Every line in the data below that holds "linejoin" should be found and copied.

____

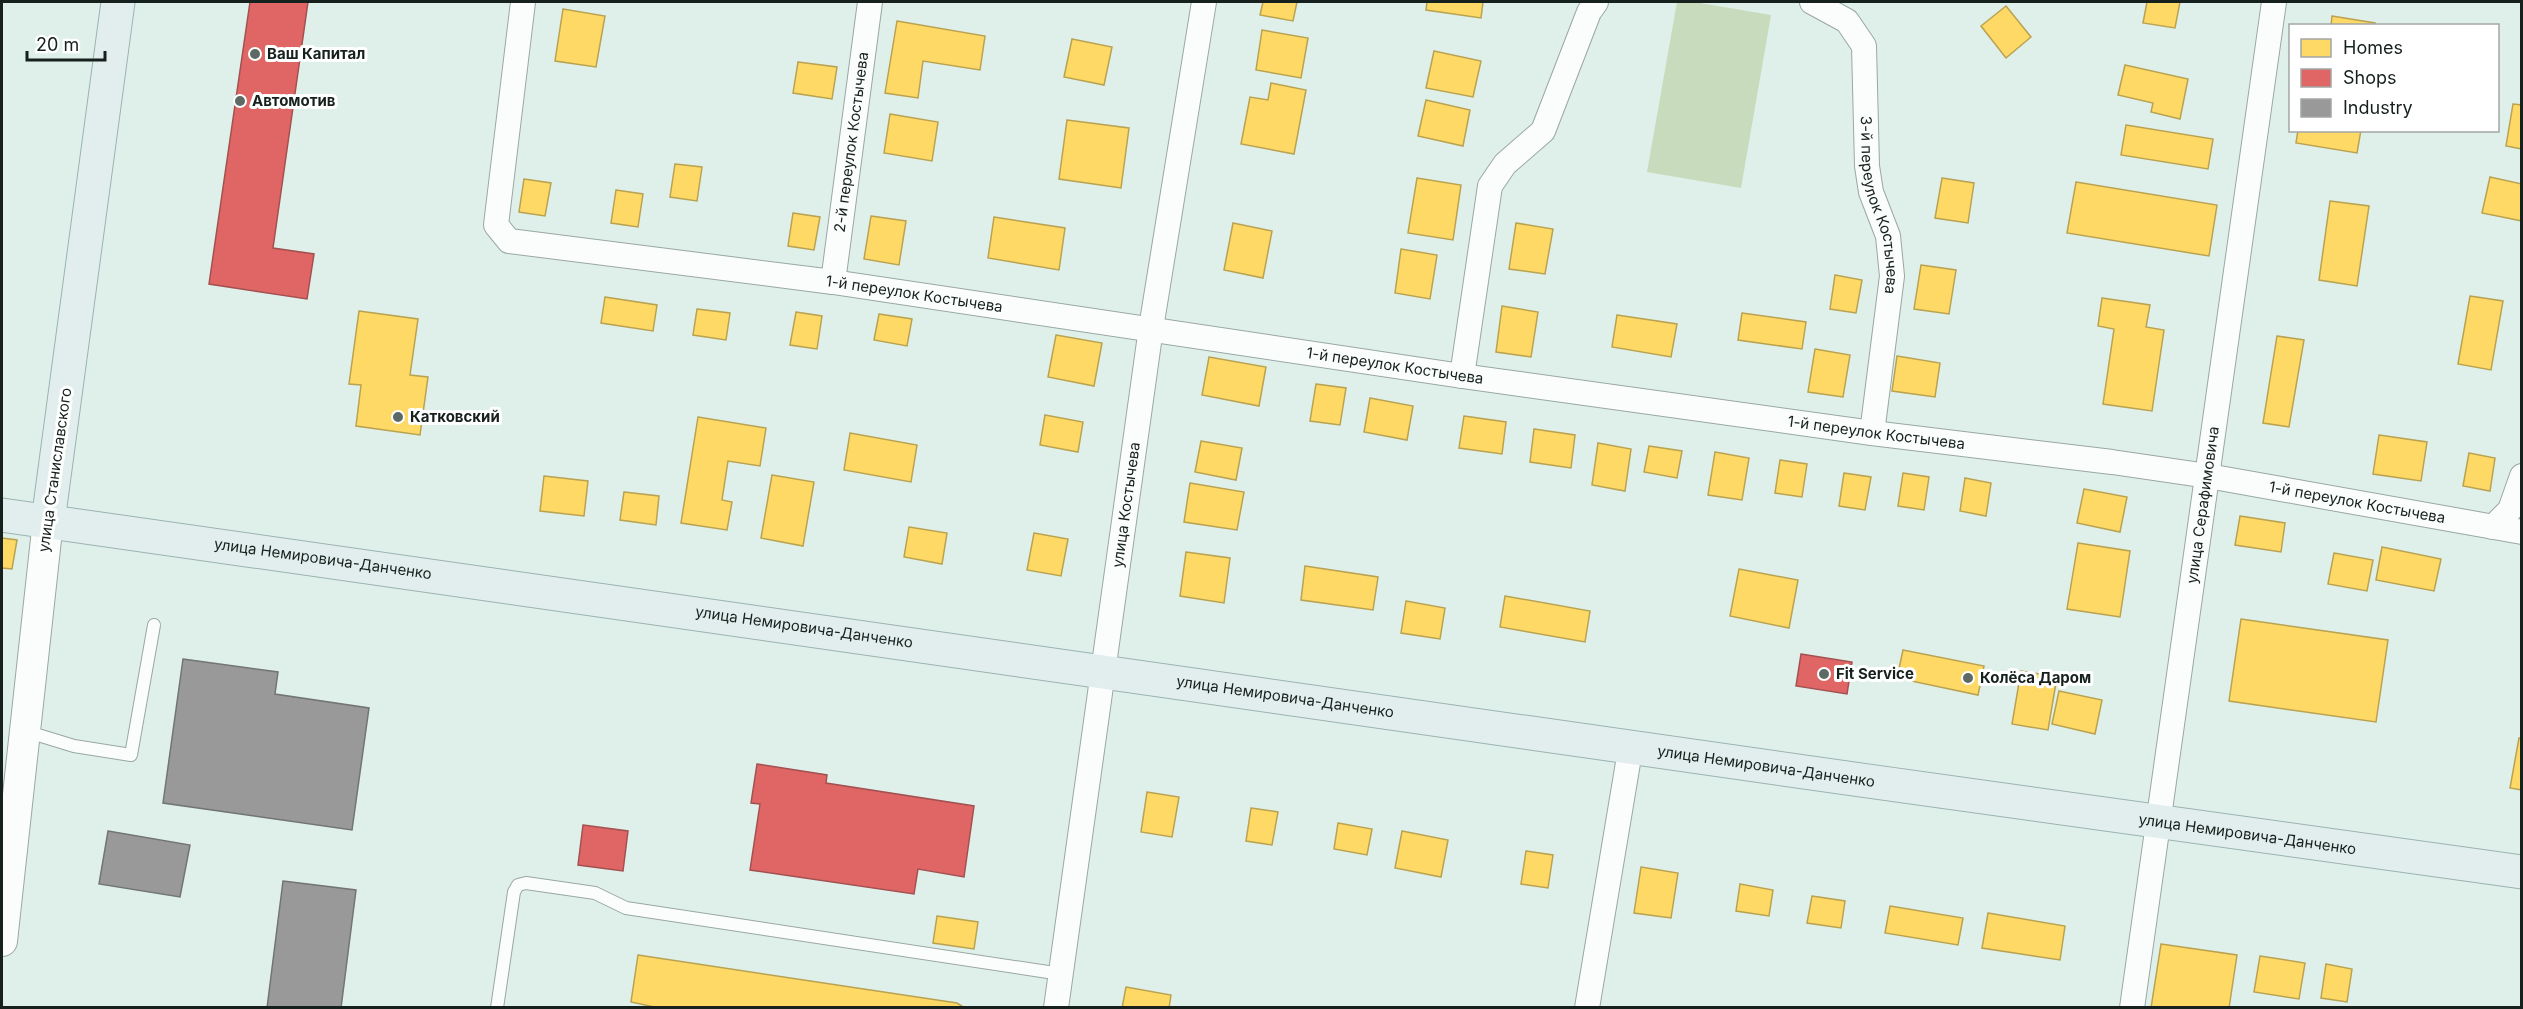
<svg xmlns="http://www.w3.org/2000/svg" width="2523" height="1009" font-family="Inter,sans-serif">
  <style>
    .green { fill: #c8dbbc }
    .homes { fill: #ffd966; stroke: #b9a250; stroke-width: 1.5 }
    .shops { fill: #e06666; stroke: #a35150; stroke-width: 1.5 }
    .industry { fill: #999; stroke: #727574; stroke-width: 1.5 }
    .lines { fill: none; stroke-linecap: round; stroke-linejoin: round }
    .service-casing { stroke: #9aa7a2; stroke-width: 14 }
    .minor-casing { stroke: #9aa7a2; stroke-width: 26 }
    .tertiary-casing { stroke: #9aa7a2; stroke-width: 32 }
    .primary-casing { stroke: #9ab3b0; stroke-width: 35 }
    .service { stroke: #fafdfc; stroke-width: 12 }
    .minor { stroke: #fafdfc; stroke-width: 24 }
    .tertiary { stroke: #fafdfc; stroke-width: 30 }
    .primary { stroke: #e2eeed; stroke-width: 33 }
    .poi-dot { fill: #5c6965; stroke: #fff; stroke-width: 2 }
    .labels { text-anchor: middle; stroke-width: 6; stroke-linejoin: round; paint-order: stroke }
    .poi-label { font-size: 15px; font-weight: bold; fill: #16211d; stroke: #fff; text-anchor: start }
    .street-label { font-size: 15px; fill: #16211d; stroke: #fff }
  </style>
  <rect width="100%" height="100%" fill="#dff0ea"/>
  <polygon class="green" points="1677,2 1694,2 1771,15 1741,188 1647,172"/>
  <g class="homes">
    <polygon points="1263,2 1297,2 1293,21 1260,15"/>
    <polygon points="1427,2 1483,2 1481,18 1426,10"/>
    <polygon points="2147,2 2180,2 2175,28 2143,23"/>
    <polygon points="2006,6 2031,37 2006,58 1981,26"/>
    <polygon points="563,9 605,16 596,67 555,61"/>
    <polygon points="2332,16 2375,23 2375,26 2331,26"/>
    <polygon points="897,21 985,36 980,70 923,61 918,98 885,93"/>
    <polygon points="1262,30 1308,38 1301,78 1256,70"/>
    <polygon points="1072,39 1112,47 1104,85 1064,77"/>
    <polygon points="1434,51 1481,61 1473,97 1426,88"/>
    <polygon points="798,62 837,67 832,99 793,93"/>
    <polygon points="2125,65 2188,79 2180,119 2151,112 2153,103 2118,95"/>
    <polygon points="1271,83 1306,90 1294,154 1241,144 1250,97 1268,100"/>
    <polygon points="1426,100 1470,110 1463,146 1418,136"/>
    <polygon points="2513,104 2522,105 2522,149 2506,146"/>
    <polygon points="890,114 938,122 932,161 884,153"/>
    <polygon points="1067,120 1129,128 1121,188 1059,179"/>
    <polygon points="2126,125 2213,139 2208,169 2121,155"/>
    <polygon points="2298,130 2361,130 2357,153 2296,143"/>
    <polygon points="675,164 702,167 697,201 670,197"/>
    <polygon points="2490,177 2522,184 2522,221 2482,213"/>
    <polygon points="1417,178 1461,185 1453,240 1408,233"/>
    <polygon points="1942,178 1974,183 1968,223 1935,218"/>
    <polygon points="524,179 551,183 545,216 519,212"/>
    <polygon points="2076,182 2217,205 2209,256 2067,233"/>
    <polygon points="616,190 643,194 638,227 611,223"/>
    <polygon points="2330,201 2369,206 2357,286 2319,280"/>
    <polygon points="793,213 820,217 814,250 788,246"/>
    <polygon points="871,216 906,221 899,265 864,259"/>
    <polygon points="994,217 1065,228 1059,270 988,258"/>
    <polygon points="1233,223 1272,231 1263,278 1224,270"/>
    <polygon points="1516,223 1553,229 1545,274 1509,269"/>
    <polygon points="1401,249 1437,255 1430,299 1395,293"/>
    <polygon points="1921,265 1956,270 1949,314 1914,309"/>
    <polygon points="1835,275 1862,280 1856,313 1830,309"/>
    <polygon points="2470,296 2503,301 2491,370 2458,364"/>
    <polygon points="605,297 657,305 653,331 601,323"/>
    <polygon points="2102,298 2150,305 2146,327 2164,330 2152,411 2103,404 2114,329 2098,326"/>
    <polygon points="1502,306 1538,312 1531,357 1496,352"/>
    <polygon points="697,309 730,313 726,340 693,335"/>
    <polygon points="359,311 418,319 410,375 428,377 420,435 356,426 361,385 349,384"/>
    <polygon points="796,312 822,316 817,349 790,345"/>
    <polygon points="1742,313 1806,322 1802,349 1738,340"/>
    <polygon points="879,314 912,319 907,346 874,340"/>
    <polygon points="1617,315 1677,324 1671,357 1612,347"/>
    <polygon points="1056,335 1102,343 1094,386 1048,377"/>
    <polygon points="2277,336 2304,340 2289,427 2263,423"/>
    <polygon points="1815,349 1850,355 1843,397 1808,392"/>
    <polygon points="1897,356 1940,363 1935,397 1892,391"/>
    <polygon points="1209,357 1266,367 1259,406 1202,395"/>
    <polygon points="1316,384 1346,388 1340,425 1310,421"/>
    <polygon points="1370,398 1413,406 1407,440 1364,432"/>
    <polygon points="1045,415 1083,422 1078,452 1040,445"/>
    <polygon points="1464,416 1506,422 1502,454 1459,448"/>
    <polygon points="698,417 766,428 760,466 728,461 722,500 732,502 727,530 681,523"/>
    <polygon points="1534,429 1575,435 1571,468 1530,462"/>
    <polygon points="850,433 917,445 911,482 844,470"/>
    <polygon points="2379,435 2427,442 2421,481 2373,474"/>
    <polygon points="1201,441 1242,448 1236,480 1195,472"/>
    <polygon points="1598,443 1631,449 1625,491 1592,485"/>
    <polygon points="1649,446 1682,451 1677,478 1644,472"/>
    <polygon points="1715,452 1749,458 1742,500 1708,495"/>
    <polygon points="2469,453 2495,458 2490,491 2463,486"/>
    <polygon points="1780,460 1807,464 1802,497 1775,493"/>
    <polygon points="1844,473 1871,477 1865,510 1839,506"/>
    <polygon points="1903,473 1929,477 1924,510 1898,506"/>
    <polygon points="772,475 814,482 803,546 761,538"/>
    <polygon points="544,476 588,481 584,516 540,511"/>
    <polygon points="1965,478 1991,483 1986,516 1960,511"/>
    <polygon points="1190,483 1244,492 1237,530 1184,522"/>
    <polygon points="2084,489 2127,497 2120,532 2077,523"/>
    <polygon points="624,492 659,496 656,525 620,520"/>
    <polygon points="2240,516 2285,523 2281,552 2235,545"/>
    <polygon points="909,527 947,533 942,564 904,557"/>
    <polygon points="1034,533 1068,539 1061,576 1027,570"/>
    <polygon points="2,538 17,540 12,569 2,568"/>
    <polygon points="2078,543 2130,551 2120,617 2067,609"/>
    <polygon points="2382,547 2441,559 2434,591 2376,580"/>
    <polygon points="1186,552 1230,558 1224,603 1180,596"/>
    <polygon points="2334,553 2373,560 2367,591 2328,584"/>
    <polygon points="1305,566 1378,577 1373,610 1301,600"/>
    <polygon points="1739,569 1798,580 1789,628 1730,616"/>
    <polygon points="1505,596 1590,611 1585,642 1500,627"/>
    <polygon points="1406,601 1445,608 1440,639 1401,633"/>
    <polygon points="2241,619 2388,640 2376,722 2229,701"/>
    <polygon points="1903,650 1984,666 1978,695 1897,678"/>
    <polygon points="2021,671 2057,677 2048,730 2012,724"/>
    <polygon points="2059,691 2102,700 2095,734 2052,724"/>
    <polygon points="2519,738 2522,738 2522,790 2510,788"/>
    <polygon points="1147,792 1179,797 1172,837 1141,832"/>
    <polygon points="1251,808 1278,812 1272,845 1246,841"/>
    <polygon points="1338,823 1372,829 1367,855 1334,849"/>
    <polygon points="1402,831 1448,840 1441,877 1395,868"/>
    <polygon points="1526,851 1553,855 1548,888 1521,884"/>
    <polygon points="1641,867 1678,873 1671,918 1634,913"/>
    <polygon points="1740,884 1773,890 1769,916 1736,911"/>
    <polygon points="1812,896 1845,901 1841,928 1807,923"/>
    <polygon points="1890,906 1963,918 1958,945 1885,933"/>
    <polygon points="1988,913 2065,926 2060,960 1982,948"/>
    <polygon points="937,916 978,922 974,949 933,943"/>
    <polygon points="2161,944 2237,955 2229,1008 2151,1008"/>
    <polygon points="638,955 957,1003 965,1008 659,1008 631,1002"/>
    <polygon points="2260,956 2305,963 2299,999 2254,992"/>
    <polygon points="2326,964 2352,969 2347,1002 2321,998"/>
    <polygon points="1126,987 1171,995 1169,1008 1122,1008"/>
  </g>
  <g class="shops">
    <polygon points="250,2 308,2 273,248 314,254 307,299 209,284"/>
    <polygon points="1801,654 1852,662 1847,694 1796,686"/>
    <polygon points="757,764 827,775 826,783 974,806 964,877 918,869 914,894 750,870 760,804 751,803"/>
    <polygon points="583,825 628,831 623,871 578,865"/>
  </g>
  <g class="industry">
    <polygon points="183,659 278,672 275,694 369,708 352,830 163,803"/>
    <polygon points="108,831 190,845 180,897 99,884"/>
    <polygon points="283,881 356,890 341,1008 267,1008"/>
  </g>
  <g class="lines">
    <g class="service-casing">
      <g id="service">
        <polyline points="25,731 74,746 131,755 154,625"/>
        <polyline points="497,1008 514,892 518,885 526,883 595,893 626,908 1061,974"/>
      </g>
    </g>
    <g class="minor-casing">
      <g id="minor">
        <path id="s1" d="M523 2 496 225 509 241 833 282 1462 376 1872 433 2112 462 2208 476 2522 532"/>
        <path id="s2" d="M1812 2 1847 21 1864 46 1867 166 1871 192 1888 236 1892 276 1872 433"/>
        <path id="s3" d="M833 282 870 2"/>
        <polyline points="1462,376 1490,186 1505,164 1543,131 1589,12 1596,2"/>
        <polyline points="2493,527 2510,510 2522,476"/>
        <path id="s4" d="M1056 1008 1151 328 1204 2"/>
        <polyline points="1587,1008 1631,745"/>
        <path id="s5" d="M2132 1008 2274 2"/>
      </g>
    </g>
    <g class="tertiary-casing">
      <polyline id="tertiary" points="2,941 48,521"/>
    </g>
    <g class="primary-casing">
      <g id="primary">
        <path id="s6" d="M2 515C842 628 1681 759 2522 872"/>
        <polyline points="48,521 118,2"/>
      </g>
    </g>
    <use href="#service" class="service"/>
    <use href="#minor" class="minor"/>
    <use href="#tertiary" class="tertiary"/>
    <use href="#primary" class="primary"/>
  </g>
  <g class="poi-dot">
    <circle cx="255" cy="54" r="6"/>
    <circle cx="240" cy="101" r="6"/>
    <circle cx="398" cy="417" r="6"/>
    <circle cx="1824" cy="674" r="6"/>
    <circle cx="1968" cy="678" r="6"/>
  </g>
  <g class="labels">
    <g class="poi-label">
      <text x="267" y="59">Ваш Капитал</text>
      <text x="252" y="106">Автомотив</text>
      <text x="410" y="422">Катковский</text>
      <text x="1836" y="679">Fit Service</text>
      <text x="1980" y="683">Колёса Даром</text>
    </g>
    <g class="street-label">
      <text dy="5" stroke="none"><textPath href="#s3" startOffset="141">2-й переулок Костычева</textPath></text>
      <text dy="5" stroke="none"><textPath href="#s2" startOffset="231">3-й переулок Костычева</textPath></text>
      <text dy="5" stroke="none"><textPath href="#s1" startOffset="654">1-й переулок Костычева</textPath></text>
      <text dy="5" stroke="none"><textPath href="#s1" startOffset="1140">1-й переулок Костычева</textPath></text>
      <text dy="5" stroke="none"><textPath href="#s1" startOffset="1626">1-й переулок Костычева</textPath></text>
      <text transform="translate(55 470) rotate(-82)" y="5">улица Станиславского</text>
      <text dy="5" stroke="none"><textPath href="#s1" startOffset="2112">1-й переулок Костычева</textPath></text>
      <text dy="5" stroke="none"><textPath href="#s4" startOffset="508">улица Костычева</textPath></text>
      <text dy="5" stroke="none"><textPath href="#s5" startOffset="508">улица Серафимовича</textPath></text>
      <text dy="5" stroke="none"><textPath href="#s6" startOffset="324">улица Немировича-Данченко</textPath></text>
      <text dy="5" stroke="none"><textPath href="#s6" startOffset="810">улица Немировича-Данченко</textPath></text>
      <text dy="5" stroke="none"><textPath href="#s6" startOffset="1296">улица Немировича-Данченко</textPath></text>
      <text dy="5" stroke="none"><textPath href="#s6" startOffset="1782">улица Немировича-Данченко</textPath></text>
      <text dy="5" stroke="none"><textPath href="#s6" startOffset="2268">улица Немировича-Данченко</textPath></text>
    </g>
  </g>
  <rect width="2523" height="1009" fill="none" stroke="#16211d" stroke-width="6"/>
  <rect x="2289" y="24" width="210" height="108" fill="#ffffff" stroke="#a2a6a5" stroke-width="1.5"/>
  <rect x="2301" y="39" width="30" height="18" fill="#ffd966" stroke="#a2a6a5" stroke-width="1.5"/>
  <text x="2343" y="54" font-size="18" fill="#16211d">Homes</text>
  <rect x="2301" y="69" width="30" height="18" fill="#e06666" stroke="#a2a6a5" stroke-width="1.5"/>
  <text x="2343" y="84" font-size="18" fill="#16211d">Shops</text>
  <rect x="2301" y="99" width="30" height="18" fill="#999999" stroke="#a2a6a5" stroke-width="1.5"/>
  <text x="2343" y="114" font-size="18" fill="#16211d">Industry</text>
  <path d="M27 51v9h78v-9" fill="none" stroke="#16211d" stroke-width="3"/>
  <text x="36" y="51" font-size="18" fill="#16211d" stroke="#ffffff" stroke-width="4.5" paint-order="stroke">20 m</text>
</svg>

____

» Answer to this task
    .lines { fill: none; stroke-linecap: round; stroke-linejoin: round }
    .labels { text-anchor: middle; stroke-width: 6; stroke-linejoin: round; paint-order: stroke }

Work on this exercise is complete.